Beth McVay clinched the wildcard spot in her Corsica and joined Tina, Mariah, Natalie and Dion in the finals. Marian smoked by everyone claiming ownership of the winners necklace. Tina just barely got ahead of me and won a consolation 30 minute massage. I came in third ( in my short boat might I add...). Beth cruised through for forth and Dion made an aggressive swimming finish for fifth. Although I might add that she beat Tina in a tight finish in semis. Claire and kate made strong finishes, but kate wasn't quite strong enough, and ended up as last place winner gaining herself a sweet last place full face WRSI prize. After seeing what kate got for last, Ashley and sara were probably thinking that they shouldn't of quit early. Total swims=3. Total smiles=9.

Overall I hope everyone wishes they showed up because it was awesome. Next year it is on and I want to see 20 ladies charging it up.

Can't wait for the next one!


----------



## ednaout

This was an incredibly cool event! Im so happy to have been a part of it...already excited about this event for the years to come.
Thanks for all the safety support (Nick, brian, leif, spencer, scott, kyle((I hope I didnt leave any names out)), which was clutch for those of us that may or may not have crossed the finish line outside of our boats....speaking of swimming across the finish line...bobbuilds didnt race with us, but he came to support us and generously gave us,"roller-skating-monkies," his quality hand made nose plugs and handmade, petroleum-free paddle wax!! I belive he has both items for sale at confluence kayak s in Denver. Thank you BOB!! 
The event is also going to make an appearance in a Poudre River documentary that a woman named Sharron Due is producing. You can check out this community funded film at www.bereelpictures.com

More fun was had at la casa de natalie and leifs' post race! Props to them for opening their doors and yard for hanging out and camping.

Thanks to all!!!!

Beth


----------



## dionbundy

Great fun everyone! Thanks for making it happen! Thanks for saving me...cool dude on river right with the spot on throwing arm. I know a lot of pictures were taken...send me a link if you end up posting any.


----------



## mgk

Way to follow through, Tina and Natalie. Love it that you made that happen. I'm impressed with your organizational and motivational skills. Oh, and your paddling skills are ok too  Next year we'll get the word out earlier and I foresee at least 20 ladies!
Unfortunately now that my true identity will be revealed on mountain buzz with this post, I will have to withold the embarrassing question I was going to anonymously ask someday. Ah well. See you on the river.
-Maria


----------



## chrispy

yeah.... good job Kyle...looked like you've done that before... Nick too... Pretty cool saving two rafters swimming through between heats...on one rope! almost pulled you into the water. Way to hold on... and thanks leif for taking some good pics.... especially the pic of me on Spencer Heights the day after the race... epic shot. mabye i'm biased.


----------



## ednaout

Ohhh!!! How could I forget to thank you for your safety playboating, Chrispy???!!! Thank you!
Also, sweet shot at Elevator boof!!


----------

> [Supplied data]

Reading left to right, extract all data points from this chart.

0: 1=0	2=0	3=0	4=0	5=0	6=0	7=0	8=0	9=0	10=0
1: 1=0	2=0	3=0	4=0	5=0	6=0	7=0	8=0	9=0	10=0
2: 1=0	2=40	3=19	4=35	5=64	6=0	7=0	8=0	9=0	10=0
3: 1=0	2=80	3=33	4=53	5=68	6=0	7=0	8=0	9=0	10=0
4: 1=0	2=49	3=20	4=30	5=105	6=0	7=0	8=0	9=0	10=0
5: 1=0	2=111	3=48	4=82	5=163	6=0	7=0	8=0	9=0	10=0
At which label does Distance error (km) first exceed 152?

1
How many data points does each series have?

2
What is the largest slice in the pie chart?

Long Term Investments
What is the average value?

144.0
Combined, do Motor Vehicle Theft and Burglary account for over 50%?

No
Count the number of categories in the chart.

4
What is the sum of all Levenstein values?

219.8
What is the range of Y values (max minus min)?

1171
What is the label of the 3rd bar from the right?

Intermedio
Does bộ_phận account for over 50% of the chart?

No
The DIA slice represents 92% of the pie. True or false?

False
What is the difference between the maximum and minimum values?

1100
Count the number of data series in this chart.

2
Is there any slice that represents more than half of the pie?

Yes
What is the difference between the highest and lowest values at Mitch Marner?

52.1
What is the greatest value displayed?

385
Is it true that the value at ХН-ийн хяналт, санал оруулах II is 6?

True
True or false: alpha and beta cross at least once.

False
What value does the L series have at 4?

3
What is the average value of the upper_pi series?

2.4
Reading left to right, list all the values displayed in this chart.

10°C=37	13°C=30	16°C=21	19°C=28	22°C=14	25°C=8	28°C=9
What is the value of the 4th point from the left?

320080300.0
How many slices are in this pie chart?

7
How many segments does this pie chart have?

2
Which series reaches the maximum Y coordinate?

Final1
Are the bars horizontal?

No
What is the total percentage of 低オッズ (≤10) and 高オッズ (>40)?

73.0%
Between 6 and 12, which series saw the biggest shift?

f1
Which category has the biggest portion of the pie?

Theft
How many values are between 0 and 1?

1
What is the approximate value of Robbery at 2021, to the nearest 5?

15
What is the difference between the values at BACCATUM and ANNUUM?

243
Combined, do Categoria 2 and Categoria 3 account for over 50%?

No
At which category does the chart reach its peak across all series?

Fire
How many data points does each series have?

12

> [Complete the following]
1 – According to the race thread, why does the poster who signs as Maria say she will have to withhold the embarrassing question she had planned to ask? Answer in one to three sentences.
2 – Decide whether each statement agrees with the race thread, answering yes or no and quoting the words of the thread that settle it.
(a) The writer of the opening section placed third.
(b) Kate's last-place prize was a massage.
(c) Bobbuilds took part in the race.

> [Task results]
1 – Her post reveals her true identity on Mountain Buzz. She can therefore no longer ask that question anonymously, as she had planned.

2 –
(a) Yes: "I came in third"
(b) No: "gaining herself a sweet last place full face WRSI prize"
(c) No: "bobbuilds didnt race with us"